Meghan Lewis (left), CSUN art alumna, works at unwinding thread to help artist Su-Chen Hung create a "red sea" for CSUN Art Galleries exhibition. Red thread (right) "rain" on umbrella forms striking tableau.

Su-Chen Hung's 'Red Sea Series' Opens at CSUN Galleries

Miles of Thread 'Ties' Artist's Chinese Heritage to Contemporary Culture

Rich red loops of thread cover the floor of a bare white-walled space in the Cal State Northridge Art Galleries. Dead center are two eggs, side by side.

The urge to assign a specific symbolic meaning to this unnamed tableau is well understood by its creator, Bay Area artist Su-Chen Hung. But as an intuitive artist, Hung invites visitors to discover their own meanings for the works of art in her new "Red Sea Series" exhibition.

Three new installations are introduced in the exhibition, on view from noon to 4 p.m.
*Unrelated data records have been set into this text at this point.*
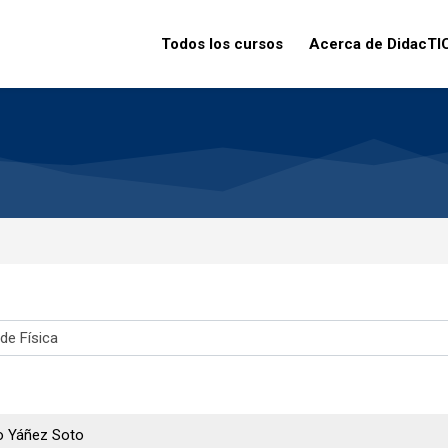
Todos los cursos
Acerca de DidacTI
o Yáñez Soto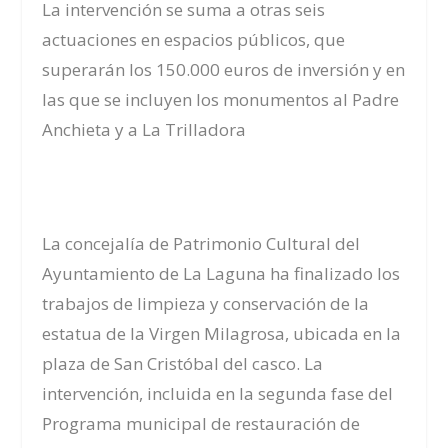
La intervención se suma a otras seis
actuaciones en espacios públicos, que
superarán los 150.000 euros de inversión y en
las que se incluyen los monumentos al Padre
Anchieta y a La Trilladora
La concejalía de Patrimonio Cultural del
Ayuntamiento de La Laguna ha finalizado los
trabajos de limpieza y conservación de la
estatua de la Virgen Milagrosa, ubicada en la
plaza de San Cristóbal del casco. La
intervención, incluida en la segunda fase del
Programa municipal de restauración de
Mondays to Saturdays through September 25 at the Art Galleries.

Using red thread as a recurring and uniting motif, each installation reveals what gallery director Louise Lewis describes as "the fluid dynamics" of cross-cultural identity.

From her native Taiwan, Hung brought an entire case of spools--each wound with 6,000 yards of red thread. Seven of those spools were laboriously unwound in spiraling loops to cover the floor of the first installation.

"We calculated that almost three and a half miles of thread were used for that one," Hung said.

It took Hung and a complement of CSUN art students 12 days to cover the entire floor space, working more than 12 hours a day to create the "ocean current" effect the artist was after. In the process, both Hung and the students learned to let the thread work its own magic.

"The thread will lead you where it wants to go," Hung said.

Suspended on a near invisible wire, a black umbrella slowly revolves under a shower of red thread "rain" in the center of the second installation. In the third, the thread is reinvented in countless ways on two walls of found objects. It flows through a small faucet, threads needles, even turns up as a gentleman's tiny bow tie and buttons in a vintage button card.

Reflective of Hung's Chinese heritage, the installations are in part a tribute to her dressmaker aunt, said the artist, explaining the prominence of needles, thread and the color red--associated in Chinese culture with luck and good blessings.

"The artist chooses everyday objects from contemporary Chinese and American cultures--dinnerware, shoes, umbrellas, small hardware items, as well as sewing thread--as a visual connection between her separate geographic and cultural identities," Lewis noted.

Hung's 2002 work, "WATER Spells," won the Crescordia Award for Art in Public Places. She is the recipient of numerous fellowships and grants, as well as public arts commissions in Phoenix, Arizona and at San Francisco International Airport.